The language was inserted into the Democrats' budget after the New York Times earlier this month detailed escapes, rampant drug use, weak security and violence at halfway houses, which are intended to transition individuals back into the community, often after serving jail time.

Still, at least one DailyKos contributor is impressed by the Governor's claim "the war on drugs has been a failure" and blogs- in whole-

New Jersey Gov. Chris Christie (R) spoke out against the country’s decades-long War on Drugs during aspeech at the Brookings Institution today, saying, “The war on drugs, while well-intentioned, has been a failure. We’re warehousing addicted people everyday in state prisons in New Jersey, giving them no treatment.” Christie is a proponent of mandatory drug treatment programs rather than jail time for first-time, nonviolent drug offenders. Newark Mayor Cory Booker (D) also recently described the War on Drugs as a “failure.”

The governor doesn't like federal efforts to fight use of heroin, cocaine, LSD, and other dangerous drugs.   Marijuana, however, appears to be different, given that

New Jersey legislators voted on Monday to decriminalize possession of small amounts of marijuana. Governor Chris Christie (R), however, has vowed to veto the legislation.

The New Jersey Assembly voted 44-30 to approve a measure (A1465) that would make possession of 15 grams of marijuana or less a minor civil offense similar to a parking ticket. Fines would range from $150 to $500, with mandatory drug education classes for repeat offenders. The current fine for marijuana possession is $1,000 and violators face up to six months in jail.

Even if the bill passes the state senate, Christie's veto threat ensures it's unlikely to become law. "The federal government still says marijuana is an illegal drug," Christie said to a town hall on Friday. "I don’t think we should send any sort tacit approval to our children that somehow this is not bad anymore."

O.K., O.K.   Christie simply wants to avoid a conflict with the federal government.    But maybe not, as this description of a segment from Jon Stewart on June 27 revealed (video below- although, Jon, it's gambling, not "gaming"):

“Alright, as much as I disagree, I don’t think marijuana should be illegal, but it is illegal on the federal level. Christie is a former prosecutor, a man of conviction, of principle, doesn’t believe that the state should supersede federal law,” Stewart said.

But then Stewart played a clip of Christie saying he intended to ignore federal law and allow sports gambling.

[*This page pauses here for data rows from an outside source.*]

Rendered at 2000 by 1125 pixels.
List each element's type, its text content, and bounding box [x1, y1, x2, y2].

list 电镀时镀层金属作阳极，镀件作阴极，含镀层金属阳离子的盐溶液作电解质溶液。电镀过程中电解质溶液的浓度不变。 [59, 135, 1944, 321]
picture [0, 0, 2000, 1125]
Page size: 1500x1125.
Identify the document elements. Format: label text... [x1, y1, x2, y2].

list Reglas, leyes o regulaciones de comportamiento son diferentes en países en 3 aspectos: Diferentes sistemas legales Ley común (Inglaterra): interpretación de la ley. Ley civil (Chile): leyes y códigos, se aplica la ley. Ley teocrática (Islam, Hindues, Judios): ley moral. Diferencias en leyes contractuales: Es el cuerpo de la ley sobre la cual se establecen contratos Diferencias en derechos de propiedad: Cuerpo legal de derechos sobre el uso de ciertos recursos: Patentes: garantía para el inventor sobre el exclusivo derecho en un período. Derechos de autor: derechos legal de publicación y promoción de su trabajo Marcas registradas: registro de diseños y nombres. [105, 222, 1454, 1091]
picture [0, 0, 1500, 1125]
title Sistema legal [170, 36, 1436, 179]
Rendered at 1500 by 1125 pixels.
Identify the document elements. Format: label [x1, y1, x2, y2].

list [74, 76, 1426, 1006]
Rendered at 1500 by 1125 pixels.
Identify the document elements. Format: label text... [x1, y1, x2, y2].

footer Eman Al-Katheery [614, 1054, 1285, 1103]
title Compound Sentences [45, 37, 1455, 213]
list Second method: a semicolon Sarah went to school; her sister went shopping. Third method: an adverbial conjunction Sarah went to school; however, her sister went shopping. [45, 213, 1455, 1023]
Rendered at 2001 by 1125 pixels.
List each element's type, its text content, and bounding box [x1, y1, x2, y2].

“What the fuck?” Stewart responded. “Wait. How did governor ‘guys, stop smoking pot it’s against the law’ just go Dirty Harry on ignoring the federal ban on sports gambling? What’s the difference between the two?”

Apparently, the difference is that nobody “is under the illusion that betting on sports games isn’t happening every week in New Jersey.”

“OK,” Stewart said incredulously. “I have an idea. Lets replace the phrase ‘betting on sports games’ with the phrase ‘getting high.’ Different how?”

Stewart then played a clip of Christie saying “there may have been a different feeling thirty or forty years ago, but the fact is now gaming is everywhere.”

“OK,” he said. “Lets replace the word ‘gaming’ with the phrase ‘getting high.’ Still not seeing why challenging federal law for gambling is OK, but challenging it for pot is not OK.”

Stewart then played yet another clip, where Christie added: “lets have the people that benefit from it be the people of the state of New Jersey, not criminal organizations across New Jersey who are benefiting from it now.”

“OK, well, lets replace,” Stewart began to say, “actually, you don’t need to replace any words in that.”

New Jersey has a medical marijuana law, passed in the last throes of the Administration of Christie's immediate predecessor, Jon Corzine.   But you would never know it:    there are few licensed marijuana dispensaries, and the Governor is working overtime to make sure it stays that way.   But that's fine, too:   at least Chris Christie says the war on drugs has been a failure.

Talk is cheap.     Whether it's acting like a child and doing the tough guy act on the Jersey shore (video way below) or talking about drugs, no one better illustrates that than Chris Christie.